Ricardo Boechat – ISTOÉ
“Se as pessoas que estão fazendo essas denúncias querem saber como se governa, têm que sair do Ministério Público e ganhar eleições para saber como é que se governa”. De tudo dito no “confronto do século” da quarta-feira 10, em Curitiba, essa fase talvez tenha sido a mais ilustrativa. Não é pouco. Em especial diante do que aconteceu ali. Não aconteceu nada.Só a cegueira militante poderia esperar que Lula e Sérgio Moro protagonizassem um espetáculo de luta no gel. Nem o ex-presidente foi para confirmar as denúncias que pesam sobre ele, nem seu inquiridor, para dar-lhe alguns sopapos. Como bem sabem milhões de outros réus, o magistrado impôs menos o ritmo da oitiva do que se vê nas audiências normais. E o querelado falou mais do que se permite aos seus congêneres nessas ocasiões. Ainda assim, sem surpresas que justificassem tanto oba-oba policial, político e jornalístico.
Devidamente espremidas, aquelas cinco horas repetiram o figurino geral desse tipo de evento, produzindo um conjunto previsível de repetições. Voltando à frase inicial, ele se destaca no oco compulsório da sessão porque define com perfeição a moral dominante na política brasileira. Estrela maior desse universo, o capo petista repetiu a certeza de que governar é conciliar os interesses de quadrilhas partidárias e uni-las em torno de um mesmo projeto de poder, ao custo da pilhagem do Estado. Vale tudo para formar a maioria necessária à “governabilidade”: loteamento de cargos, caixa dois, contratos superfaturados, aparelhamento de estatais, contas secretas, mentira institucionalizada…

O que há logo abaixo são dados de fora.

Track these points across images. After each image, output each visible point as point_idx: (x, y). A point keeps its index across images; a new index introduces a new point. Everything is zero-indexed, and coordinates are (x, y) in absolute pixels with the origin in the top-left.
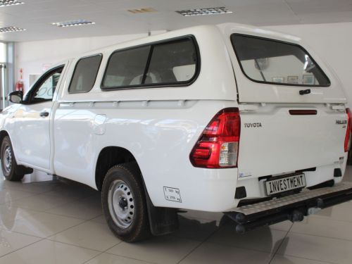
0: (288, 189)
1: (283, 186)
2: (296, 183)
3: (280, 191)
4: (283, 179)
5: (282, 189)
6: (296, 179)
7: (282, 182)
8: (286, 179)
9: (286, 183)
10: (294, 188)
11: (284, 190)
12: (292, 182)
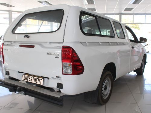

Lula não está sozinho. Dessa lógica compartilha a maioria dos figurões que lhe fazem oposição. Entre eles, a sacanagem é histórica e geral. A “arte política” com que Lula desafia quem o investiga não é arte, nem é política. Governar passa longe do que ele ensina e pratica. Se os procuradores quiserem aprender “como é que se governa”, podem consultar o “Corruption Perception Index”. O ranking da ONG Transparência Internacional lista democracias onde há governo, partidos e casas legislativas, mas onde não existe corrupção. À direita, à esquerda e ao centro, corrupção não é destino, é escolha. A escolha de Lula e de seus iguais parece clara.